EXERCISE: Set down the satellite TV thread below in full, word for word.

[start of EXTRACT]

What i meant was..he owns the satellite tv industry in england..what you see there is what your gonna get here(I didn't mean he was european I know he is Austrailian/American)


----------



## James_F (Apr 23, 2002)

He also owns Sat in Asia and South America. Again what is your point. Different markets.....


----------



## jrbdmb (Sep 5, 2002)

> _Originally posted by James_F _
> *He also owns Sat in Asia and South America. Again what is your point. Different markets..... *


I don't think it is unreasonable to think that the strategy Murdoch used in England and elsewhere (buy exclusive rights to sports packages, and use this as the "wedge" to get into more homes, charge a higher price, and make a bigger profit) will be used here as well. In fact, the NYTimes article elsewhere on this forum quotes him as pretty much saying this.

DirecTV has already been following this strategy (NFL Ticket, MLB Extra Innings, NCAA March Madness), but hasn't reached a critical mass yet where they can charge more than Dish and get away with it. If Murdoch is able to work deals such as (1) getting exclusive satellite coverage of *all* MLB / NHL / NBA games, (2) make it difficult / expensive for Dish to carry the Fox RSNs, (3) make it difficult / expensive for Dish to carry Fox O&O locals, then Dish would be in big trouble, and the price of DirecTV could rise without much fear of users bolting for Dish.


----------



## James_F (Apr 23, 2002)

I don't doubt that prices will go up. That is not my point. Its that the US market for DBS is totally different thatn that overseas.


----------



## Msguy (May 23, 2003)

I wouldn't have Dish Network. They don't offer the sports packages atleast not as many as Direc TV Does. One of the Main Reasons I got Direc TV was for the sports.


----------



## Guest (Jul 17, 2003)

[end of EXTRACT]
[start of SUPPLIED RECORDS]

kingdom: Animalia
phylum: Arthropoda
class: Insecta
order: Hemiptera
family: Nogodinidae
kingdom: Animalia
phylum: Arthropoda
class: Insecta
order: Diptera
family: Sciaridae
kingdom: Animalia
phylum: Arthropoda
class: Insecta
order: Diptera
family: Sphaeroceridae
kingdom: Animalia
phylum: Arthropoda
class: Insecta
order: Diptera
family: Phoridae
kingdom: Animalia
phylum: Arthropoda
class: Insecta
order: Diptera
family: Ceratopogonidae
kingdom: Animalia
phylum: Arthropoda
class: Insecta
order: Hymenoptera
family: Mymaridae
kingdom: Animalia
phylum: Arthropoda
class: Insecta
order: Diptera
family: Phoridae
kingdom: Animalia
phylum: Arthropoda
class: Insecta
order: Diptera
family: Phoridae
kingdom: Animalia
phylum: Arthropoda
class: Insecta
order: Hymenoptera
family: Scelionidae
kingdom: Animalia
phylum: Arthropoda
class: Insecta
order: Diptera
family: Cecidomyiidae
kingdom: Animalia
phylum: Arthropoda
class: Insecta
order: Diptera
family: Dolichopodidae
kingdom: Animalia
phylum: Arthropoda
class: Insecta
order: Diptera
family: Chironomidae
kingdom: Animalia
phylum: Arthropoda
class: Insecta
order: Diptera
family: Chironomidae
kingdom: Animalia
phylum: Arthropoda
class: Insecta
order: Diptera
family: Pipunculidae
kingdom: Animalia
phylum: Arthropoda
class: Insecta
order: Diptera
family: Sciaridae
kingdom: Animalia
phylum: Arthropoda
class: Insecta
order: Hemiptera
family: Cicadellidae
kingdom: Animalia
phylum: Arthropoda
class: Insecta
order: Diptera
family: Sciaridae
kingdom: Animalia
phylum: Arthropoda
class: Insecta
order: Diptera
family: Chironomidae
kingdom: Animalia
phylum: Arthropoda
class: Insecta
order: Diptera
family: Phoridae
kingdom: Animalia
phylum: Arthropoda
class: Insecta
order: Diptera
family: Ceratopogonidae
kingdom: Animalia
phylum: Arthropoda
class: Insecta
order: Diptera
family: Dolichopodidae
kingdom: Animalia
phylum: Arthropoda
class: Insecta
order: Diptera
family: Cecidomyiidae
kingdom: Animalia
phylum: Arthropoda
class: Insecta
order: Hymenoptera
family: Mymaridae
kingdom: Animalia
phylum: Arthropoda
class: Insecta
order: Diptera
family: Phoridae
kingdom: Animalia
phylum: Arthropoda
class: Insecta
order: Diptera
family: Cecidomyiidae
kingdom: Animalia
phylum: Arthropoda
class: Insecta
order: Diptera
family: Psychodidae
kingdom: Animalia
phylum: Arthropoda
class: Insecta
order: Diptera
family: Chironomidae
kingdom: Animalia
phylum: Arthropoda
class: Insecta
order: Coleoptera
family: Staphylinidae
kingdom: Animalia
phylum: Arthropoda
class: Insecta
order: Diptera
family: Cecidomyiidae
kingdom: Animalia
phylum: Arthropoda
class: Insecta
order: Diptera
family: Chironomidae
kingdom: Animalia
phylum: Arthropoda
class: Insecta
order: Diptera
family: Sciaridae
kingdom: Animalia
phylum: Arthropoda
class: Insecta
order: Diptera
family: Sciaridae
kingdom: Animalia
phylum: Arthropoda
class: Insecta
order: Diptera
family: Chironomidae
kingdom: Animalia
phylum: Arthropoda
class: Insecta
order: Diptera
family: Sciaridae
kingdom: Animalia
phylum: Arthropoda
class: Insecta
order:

[end of SUPPLIED RECORDS]

REPLY:
What i meant was..he owns the satellite tv industry in england..what you see there is what your gonna get here(I didn't mean he was european I know he is Austrailian/American)


----------



## James_F (Apr 23, 2002)

He also owns Sat in Asia and South America. Again what is your point. Different markets.....


----------



## jrbdmb (Sep 5, 2002)

> _Originally posted by James_F _
> *He also owns Sat in Asia and South America. Again what is your point. Different markets..... *


I don't think it is unreasonable to think that the strategy Murdoch used in England and elsewhere (buy exclusive rights to sports packages, and use this as the "wedge" to get into more homes, charge a higher price, and make a bigger profit) will be used here as well. In fact, the NYTimes article elsewhere on this forum quotes him as pretty much saying this.

DirecTV has already been following this strategy (NFL Ticket, MLB Extra Innings, NCAA March Madness), but hasn't reached a critical mass yet where they can charge more than Dish and get away with it. If Murdoch is able to work deals such as (1) getting exclusive satellite coverage of *all* MLB / NHL / NBA games, (2) make it difficult / expensive for Dish to carry the Fox RSNs, (3) make it difficult / expensive for Dish to carry Fox O&O locals, then Dish would be in big trouble, and the price of DirecTV could rise without much fear of users bolting for Dish.


----------



## James_F (Apr 23, 2002)

I don't doubt that prices will go up. That is not my point. Its that the US market for DBS is totally different thatn that overseas.


----------



## Msguy (May 23, 2003)

I wouldn't have Dish Network. They don't offer the sports packages atleast not as many as Direc TV Does. One of the Main Reasons I got Direc TV was for the sports.


----------



## Guest (Jul 17, 2003)